Simon Stone has moved the setting from rural Spain to present day London and into designer Lizzie Clachan’s glass box. This puts the audience in the role of voyeur in scenes that are almost excruciatingly revealing and intimate. But we are invited in. Billie Piper’s character (she is never given a name) is a successful blogger and her subject matter is her life. Nothing is sacrosanct and, however much pain she inflicts on those around her, she cannot give up telling the world the most intimate and painful details.

Billie Piper (Her) in Yerma at the Young Vic. Photo by Johan Persson (4)

When her partner John (played by an excellent Brendan Cowell who moves from slightly embarrassed blokeishness through helpless incomprehension to eventual despair) agrees to make changes to his life to aid conception he asks for one concession in return. Will she give up replaying his life on the blog? She can’t. Without her audience, her life, it seems, isn’t real, isn’t enough. But what will make it enough is a baby. In the very first scene, she announces she wants to get pregnant. John is taken aback but agrees and ritually stamps (unsuccessfully) on her contraceptive pills. It is a rare moment of light relief. The rollercoaster has begun and over the next five years the obsession to have a child takes over their lives.

There are a few other moments of humour, in particular whenever the marvellous Maureen Beattie (dry, Scottish, acerbic) who plays Piper’s wholly unmaternal mother appears. When she was pregnant she regarded her daughter as a “parasitic succubus” though she doesn’t regret having her.
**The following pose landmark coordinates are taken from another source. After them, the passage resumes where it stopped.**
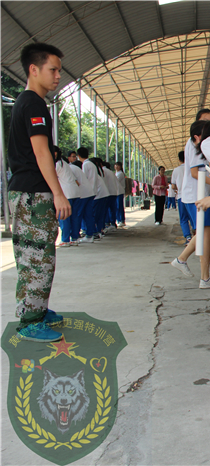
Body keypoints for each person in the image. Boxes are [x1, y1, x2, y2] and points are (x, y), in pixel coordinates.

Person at [7, 42, 68, 342]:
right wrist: (58, 193)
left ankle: (37, 310)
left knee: (34, 255)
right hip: (33, 195)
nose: (58, 76)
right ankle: (30, 321)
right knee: (38, 258)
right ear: (34, 69)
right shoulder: (33, 104)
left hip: (26, 193)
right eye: (52, 69)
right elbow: (41, 152)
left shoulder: (28, 102)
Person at [170, 115, 210, 289]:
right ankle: (204, 278)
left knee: (204, 234)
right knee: (205, 236)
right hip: (196, 196)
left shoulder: (198, 144)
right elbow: (196, 173)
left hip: (197, 195)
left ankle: (183, 260)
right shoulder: (195, 145)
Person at [54, 147, 79, 247]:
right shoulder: (65, 164)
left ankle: (65, 239)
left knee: (64, 216)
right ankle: (74, 238)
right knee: (74, 217)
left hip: (66, 193)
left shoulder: (56, 164)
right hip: (75, 192)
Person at [68, 157, 92, 245]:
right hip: (89, 192)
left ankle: (75, 236)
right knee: (88, 215)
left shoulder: (68, 168)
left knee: (77, 215)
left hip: (82, 194)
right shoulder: (75, 167)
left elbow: (77, 183)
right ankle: (90, 235)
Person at [171, 150, 192, 243]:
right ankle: (197, 235)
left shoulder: (176, 170)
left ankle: (188, 237)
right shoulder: (191, 168)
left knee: (183, 219)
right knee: (193, 217)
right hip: (192, 197)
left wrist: (177, 188)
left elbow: (173, 186)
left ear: (179, 160)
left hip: (181, 196)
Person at [101, 161, 119, 232]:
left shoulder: (103, 171)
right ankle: (112, 223)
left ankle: (106, 224)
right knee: (112, 209)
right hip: (114, 192)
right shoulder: (111, 172)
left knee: (105, 210)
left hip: (108, 193)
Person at [113, 161, 126, 226]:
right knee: (118, 206)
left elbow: (115, 181)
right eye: (115, 165)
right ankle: (119, 220)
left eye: (118, 165)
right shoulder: (116, 173)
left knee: (119, 206)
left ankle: (122, 220)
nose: (116, 167)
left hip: (119, 192)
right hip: (117, 192)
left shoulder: (120, 174)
It had, after all, been entertaining watching her life. Equally unmotherly is Piper’s sister Mary who even suggests giving her son to Piper. When Mary gets pregnant again, Piper admits to “waves of relief” when she has a miscarriage. Of course she puts this in the blog which had been flagging but now gets a new lease of life. This is what people want the glowing Thalissa Teixeira, Piper’s assistant tells her, they lap this stuff up.

Billie Piper (Her) in Yerma at the Young Vic. Photo by Johan Persson (5)
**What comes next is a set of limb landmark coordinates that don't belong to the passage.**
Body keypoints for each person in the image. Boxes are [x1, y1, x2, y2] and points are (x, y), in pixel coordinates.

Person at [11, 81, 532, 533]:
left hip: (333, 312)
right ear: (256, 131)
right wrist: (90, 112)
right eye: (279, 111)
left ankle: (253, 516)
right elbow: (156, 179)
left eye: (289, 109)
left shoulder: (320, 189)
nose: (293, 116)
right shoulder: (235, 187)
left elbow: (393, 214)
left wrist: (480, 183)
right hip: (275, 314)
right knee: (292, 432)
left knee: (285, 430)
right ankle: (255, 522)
How can these women who don’t seem to want children have them so easily? Piper gets more and more unhinged, obsessed with getting pregnant and careless about everyone around her. She meets up with Victor (John Macmillan), a former lover and tries to persuade him to get her pregnant. She refuses to consider adoption. She goes on a relentless endless round of IVF that leads to bankruptcy. In five years the funny, confident, sparky woman she was has turned her back on her partner, her family and the world. She can only look inside for the unborn son she so longs for. This is a tour de force performance from Billie Piper and a dazzling, harrowing production.